Nowadays, there is a large number and diversity of resources that can contribute to the educational process. In the last years, repositories of different resources have arisen to gather materials for educational purpose. A Learning Object (LO) is any digital self-contained and reusable entity, with a clear educational purpose, with at least three internal and editable components: content, learning activities and elements of context. Learning objects must have an external structure of information to facilitate their identification, storage and retrieval: the metadata (Chiappe, 2007). LOs may be useful for a student who wants to learn a subject, or for a teacher who is trying to prepare didactic material for his/her class. LOs are stored in online repositories. Here are a few examples: the Ariadne Foundation for the Knowledge Pool (European Association open to the World, for Knowledge Sharing and Reuse), the OERCommons (Open Educational Resources initiative, created by ISKME, the Institute for the Study of Knowledge Management in Education as part of the Foundation’s worldwide OER initiative) and FLOR (Federación Latinoamericana de Repositorios, created by the Latin-American Community of Learning Objects). These LO repositories store useful and interesting resources about different subjects and most of them have a search engine to retrieve LOs according to a particular topic.

When a student or a teacher needs to find educational resources, he/she could submit a query to these repositories. But different users get the same list of objects for a given search. In general, users check only the top results, but in many cases, these top results are not the most suitable if the search is performed considering only subject keywords. This is because users have different personal characteristics and preferences, which should be also considered in the search. Recommender systems arise to help in this kind of problem. Then, they can be used to automatically select LOs that are more appropriate to each user.

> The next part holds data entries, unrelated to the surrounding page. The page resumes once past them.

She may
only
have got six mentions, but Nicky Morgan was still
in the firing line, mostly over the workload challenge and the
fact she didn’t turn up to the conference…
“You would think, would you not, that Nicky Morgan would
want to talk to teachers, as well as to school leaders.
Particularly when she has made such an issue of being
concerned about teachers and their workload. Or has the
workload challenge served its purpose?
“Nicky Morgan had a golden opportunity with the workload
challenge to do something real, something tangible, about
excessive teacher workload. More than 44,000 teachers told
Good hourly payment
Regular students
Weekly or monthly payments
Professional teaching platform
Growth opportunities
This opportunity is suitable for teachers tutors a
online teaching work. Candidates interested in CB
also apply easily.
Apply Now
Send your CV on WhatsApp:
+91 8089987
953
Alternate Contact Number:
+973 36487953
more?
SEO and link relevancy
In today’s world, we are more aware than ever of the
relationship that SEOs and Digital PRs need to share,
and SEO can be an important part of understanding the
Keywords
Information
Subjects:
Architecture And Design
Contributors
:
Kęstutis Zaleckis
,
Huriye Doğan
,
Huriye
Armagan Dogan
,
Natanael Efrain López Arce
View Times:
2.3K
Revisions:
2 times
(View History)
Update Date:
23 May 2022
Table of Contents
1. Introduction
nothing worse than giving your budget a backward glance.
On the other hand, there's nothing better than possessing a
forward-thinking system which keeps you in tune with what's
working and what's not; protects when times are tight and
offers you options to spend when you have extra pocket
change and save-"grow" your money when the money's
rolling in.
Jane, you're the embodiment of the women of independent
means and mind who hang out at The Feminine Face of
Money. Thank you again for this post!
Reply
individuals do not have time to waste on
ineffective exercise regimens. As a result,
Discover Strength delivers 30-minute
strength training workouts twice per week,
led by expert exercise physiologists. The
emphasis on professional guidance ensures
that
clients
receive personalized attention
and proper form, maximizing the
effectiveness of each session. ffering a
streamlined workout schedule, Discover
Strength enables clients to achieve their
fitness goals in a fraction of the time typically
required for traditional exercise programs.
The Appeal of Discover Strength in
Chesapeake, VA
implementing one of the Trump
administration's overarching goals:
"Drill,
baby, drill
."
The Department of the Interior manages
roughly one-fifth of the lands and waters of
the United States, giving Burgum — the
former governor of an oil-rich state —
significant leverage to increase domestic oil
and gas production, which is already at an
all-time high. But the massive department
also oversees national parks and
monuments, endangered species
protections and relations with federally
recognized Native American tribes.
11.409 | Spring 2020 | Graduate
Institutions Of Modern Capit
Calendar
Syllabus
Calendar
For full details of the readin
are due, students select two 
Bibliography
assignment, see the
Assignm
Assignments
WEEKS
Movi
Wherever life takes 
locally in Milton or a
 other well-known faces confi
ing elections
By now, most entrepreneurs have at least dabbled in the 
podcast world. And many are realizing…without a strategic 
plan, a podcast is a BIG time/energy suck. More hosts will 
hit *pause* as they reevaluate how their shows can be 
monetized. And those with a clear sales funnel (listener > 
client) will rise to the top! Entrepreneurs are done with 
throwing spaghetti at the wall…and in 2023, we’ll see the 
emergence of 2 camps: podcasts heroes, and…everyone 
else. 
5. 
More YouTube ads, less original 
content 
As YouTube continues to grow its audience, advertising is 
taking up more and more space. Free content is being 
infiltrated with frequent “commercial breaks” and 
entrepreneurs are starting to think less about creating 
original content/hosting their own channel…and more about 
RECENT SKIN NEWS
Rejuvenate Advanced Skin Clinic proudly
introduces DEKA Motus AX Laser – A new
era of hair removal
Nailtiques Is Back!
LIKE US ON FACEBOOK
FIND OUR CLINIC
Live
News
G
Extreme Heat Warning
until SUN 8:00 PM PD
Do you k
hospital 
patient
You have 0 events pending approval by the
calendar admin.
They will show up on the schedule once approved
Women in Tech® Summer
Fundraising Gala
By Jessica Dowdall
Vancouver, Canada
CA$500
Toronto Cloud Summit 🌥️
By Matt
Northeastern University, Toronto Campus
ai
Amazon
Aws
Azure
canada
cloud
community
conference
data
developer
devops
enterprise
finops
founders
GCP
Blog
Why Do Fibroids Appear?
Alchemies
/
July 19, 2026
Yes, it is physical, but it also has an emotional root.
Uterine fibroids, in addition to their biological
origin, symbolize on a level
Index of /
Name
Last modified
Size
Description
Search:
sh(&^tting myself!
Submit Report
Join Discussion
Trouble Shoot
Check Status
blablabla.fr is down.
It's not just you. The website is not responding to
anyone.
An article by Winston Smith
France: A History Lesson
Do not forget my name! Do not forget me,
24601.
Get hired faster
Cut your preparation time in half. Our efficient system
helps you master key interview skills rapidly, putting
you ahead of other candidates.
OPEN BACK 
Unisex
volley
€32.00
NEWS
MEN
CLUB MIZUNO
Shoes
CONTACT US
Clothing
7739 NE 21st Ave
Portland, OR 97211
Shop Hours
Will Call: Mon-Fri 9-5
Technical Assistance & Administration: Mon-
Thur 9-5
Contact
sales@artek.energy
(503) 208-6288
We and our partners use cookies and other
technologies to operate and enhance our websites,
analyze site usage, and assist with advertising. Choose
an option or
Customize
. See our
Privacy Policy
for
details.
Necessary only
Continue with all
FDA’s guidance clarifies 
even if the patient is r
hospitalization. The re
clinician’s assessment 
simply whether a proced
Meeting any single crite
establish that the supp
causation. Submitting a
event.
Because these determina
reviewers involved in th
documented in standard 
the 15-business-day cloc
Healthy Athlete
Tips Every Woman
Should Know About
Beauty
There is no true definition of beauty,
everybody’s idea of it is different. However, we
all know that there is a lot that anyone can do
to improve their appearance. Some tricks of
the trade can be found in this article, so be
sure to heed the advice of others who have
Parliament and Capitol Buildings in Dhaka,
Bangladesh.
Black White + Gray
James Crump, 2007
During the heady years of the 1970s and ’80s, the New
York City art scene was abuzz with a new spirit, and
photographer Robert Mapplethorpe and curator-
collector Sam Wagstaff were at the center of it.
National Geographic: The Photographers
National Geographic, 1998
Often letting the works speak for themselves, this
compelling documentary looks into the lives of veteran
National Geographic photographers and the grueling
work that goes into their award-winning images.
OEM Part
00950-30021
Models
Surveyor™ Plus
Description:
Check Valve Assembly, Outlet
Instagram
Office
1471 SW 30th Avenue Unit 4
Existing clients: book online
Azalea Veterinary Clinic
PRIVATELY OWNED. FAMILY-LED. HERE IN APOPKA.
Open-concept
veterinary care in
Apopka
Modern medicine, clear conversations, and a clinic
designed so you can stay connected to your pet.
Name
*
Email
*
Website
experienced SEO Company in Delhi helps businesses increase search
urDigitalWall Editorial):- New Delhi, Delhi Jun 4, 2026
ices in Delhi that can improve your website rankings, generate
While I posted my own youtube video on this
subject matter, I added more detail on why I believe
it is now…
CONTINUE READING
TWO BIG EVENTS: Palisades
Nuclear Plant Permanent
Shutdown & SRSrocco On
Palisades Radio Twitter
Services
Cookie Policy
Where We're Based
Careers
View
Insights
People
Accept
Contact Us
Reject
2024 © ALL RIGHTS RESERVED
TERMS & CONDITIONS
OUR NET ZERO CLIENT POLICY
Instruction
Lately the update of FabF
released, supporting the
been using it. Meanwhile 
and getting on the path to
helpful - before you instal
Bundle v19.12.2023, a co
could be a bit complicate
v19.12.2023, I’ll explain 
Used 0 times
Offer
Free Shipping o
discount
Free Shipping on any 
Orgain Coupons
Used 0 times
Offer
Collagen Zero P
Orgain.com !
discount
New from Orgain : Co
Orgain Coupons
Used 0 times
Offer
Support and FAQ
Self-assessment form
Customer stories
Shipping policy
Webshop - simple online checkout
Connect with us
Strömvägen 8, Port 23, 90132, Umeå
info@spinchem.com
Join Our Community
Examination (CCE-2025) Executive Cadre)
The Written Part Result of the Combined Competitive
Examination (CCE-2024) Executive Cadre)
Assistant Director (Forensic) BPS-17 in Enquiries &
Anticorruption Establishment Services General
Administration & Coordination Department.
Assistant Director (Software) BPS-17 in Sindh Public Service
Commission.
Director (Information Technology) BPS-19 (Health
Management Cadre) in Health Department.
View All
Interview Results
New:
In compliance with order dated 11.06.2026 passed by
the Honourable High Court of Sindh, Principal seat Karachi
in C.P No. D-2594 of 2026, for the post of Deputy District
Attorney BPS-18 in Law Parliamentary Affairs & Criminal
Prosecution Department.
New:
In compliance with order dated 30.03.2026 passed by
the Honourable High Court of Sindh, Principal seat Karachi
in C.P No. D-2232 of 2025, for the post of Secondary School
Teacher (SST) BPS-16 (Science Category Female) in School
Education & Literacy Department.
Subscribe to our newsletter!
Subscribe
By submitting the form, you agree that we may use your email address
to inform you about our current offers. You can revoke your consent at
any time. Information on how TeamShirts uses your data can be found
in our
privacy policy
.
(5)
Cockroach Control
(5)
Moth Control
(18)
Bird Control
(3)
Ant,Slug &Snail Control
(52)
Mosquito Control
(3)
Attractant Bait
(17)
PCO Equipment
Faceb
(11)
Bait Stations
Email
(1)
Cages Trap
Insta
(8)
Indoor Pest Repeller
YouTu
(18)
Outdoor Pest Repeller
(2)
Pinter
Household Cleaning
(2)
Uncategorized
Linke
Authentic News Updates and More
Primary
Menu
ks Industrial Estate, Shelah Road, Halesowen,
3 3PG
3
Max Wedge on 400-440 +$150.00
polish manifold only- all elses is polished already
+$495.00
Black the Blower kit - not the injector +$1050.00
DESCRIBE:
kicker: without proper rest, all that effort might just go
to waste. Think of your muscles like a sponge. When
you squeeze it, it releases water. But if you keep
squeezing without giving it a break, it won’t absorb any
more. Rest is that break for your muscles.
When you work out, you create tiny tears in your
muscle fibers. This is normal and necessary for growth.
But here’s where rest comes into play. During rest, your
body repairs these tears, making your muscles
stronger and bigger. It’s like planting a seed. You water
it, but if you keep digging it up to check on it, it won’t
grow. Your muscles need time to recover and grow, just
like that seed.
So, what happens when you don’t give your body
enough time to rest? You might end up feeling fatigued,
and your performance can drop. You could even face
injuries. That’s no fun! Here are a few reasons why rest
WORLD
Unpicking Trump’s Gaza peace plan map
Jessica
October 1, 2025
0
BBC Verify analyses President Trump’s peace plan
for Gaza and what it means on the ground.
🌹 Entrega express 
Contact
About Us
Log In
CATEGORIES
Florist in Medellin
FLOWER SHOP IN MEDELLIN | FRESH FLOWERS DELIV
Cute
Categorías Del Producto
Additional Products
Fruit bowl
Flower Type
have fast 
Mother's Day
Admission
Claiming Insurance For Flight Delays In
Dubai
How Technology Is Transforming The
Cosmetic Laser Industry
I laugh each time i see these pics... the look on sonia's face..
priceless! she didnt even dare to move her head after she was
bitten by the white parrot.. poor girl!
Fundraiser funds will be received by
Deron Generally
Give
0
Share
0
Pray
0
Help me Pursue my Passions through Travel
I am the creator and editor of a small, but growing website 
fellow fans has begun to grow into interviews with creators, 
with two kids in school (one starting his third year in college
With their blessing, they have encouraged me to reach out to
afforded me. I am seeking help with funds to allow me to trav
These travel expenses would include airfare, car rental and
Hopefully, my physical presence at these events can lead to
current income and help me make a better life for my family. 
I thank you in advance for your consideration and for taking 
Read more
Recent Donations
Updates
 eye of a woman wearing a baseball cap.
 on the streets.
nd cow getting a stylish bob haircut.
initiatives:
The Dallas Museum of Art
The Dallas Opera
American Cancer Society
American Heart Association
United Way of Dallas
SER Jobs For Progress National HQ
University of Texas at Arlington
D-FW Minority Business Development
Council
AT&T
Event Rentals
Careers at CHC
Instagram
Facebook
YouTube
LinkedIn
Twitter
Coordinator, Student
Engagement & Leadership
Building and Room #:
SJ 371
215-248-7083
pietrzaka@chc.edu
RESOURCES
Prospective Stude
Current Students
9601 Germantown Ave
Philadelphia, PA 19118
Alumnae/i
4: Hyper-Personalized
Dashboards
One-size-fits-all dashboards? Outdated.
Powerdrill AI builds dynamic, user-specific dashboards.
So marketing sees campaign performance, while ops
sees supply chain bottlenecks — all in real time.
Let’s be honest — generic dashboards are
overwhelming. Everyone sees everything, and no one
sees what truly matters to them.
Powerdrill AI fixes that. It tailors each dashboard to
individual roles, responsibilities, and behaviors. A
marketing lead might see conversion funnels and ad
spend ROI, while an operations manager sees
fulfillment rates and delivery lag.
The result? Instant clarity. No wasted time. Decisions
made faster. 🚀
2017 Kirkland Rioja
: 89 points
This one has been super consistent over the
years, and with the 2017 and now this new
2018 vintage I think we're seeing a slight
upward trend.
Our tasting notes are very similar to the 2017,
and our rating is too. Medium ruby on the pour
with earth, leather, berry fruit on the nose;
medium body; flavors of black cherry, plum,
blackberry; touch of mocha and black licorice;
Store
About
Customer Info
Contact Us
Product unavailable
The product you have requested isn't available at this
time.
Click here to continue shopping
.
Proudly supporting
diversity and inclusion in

For example, suppose that two Argentinean students at the university, José and María, need to study on Java language, and they decide to search a repository looking for a course about Java. But José and María are different. José is studying an informatics career and María studies industrial engineering. José handles English fluently, and he prefers to solve problems in a practical way to understand what he needs to learn. María has not knowledge of English, and she prefers a theoretical knowledge of the subject to understand. Furthermore, José has previous knowledge on programming languages but María has not it. Both made the search for Java programming language in the repository, and both get the same list of courses as a result. When José scrolls the list of results, he discards the top ten because they are theoretical or very basic, and he chooses to use the eleventh. María discards the first four items of the list because she does not have prior knowledge to understand them or are in English. She chooses to use the sixth item, which is theoretical and no prior knowledge is needed. Both José and María have spent time and effort to evaluate the retrieved list of courses, and they discard several of them for various reasons unrelated to the topic of interest. So, taking into account language, difficulty and learning style, etc. that the user prefers, the recommender system can make a ranking of the best LOs for that user, and it puts them as top results.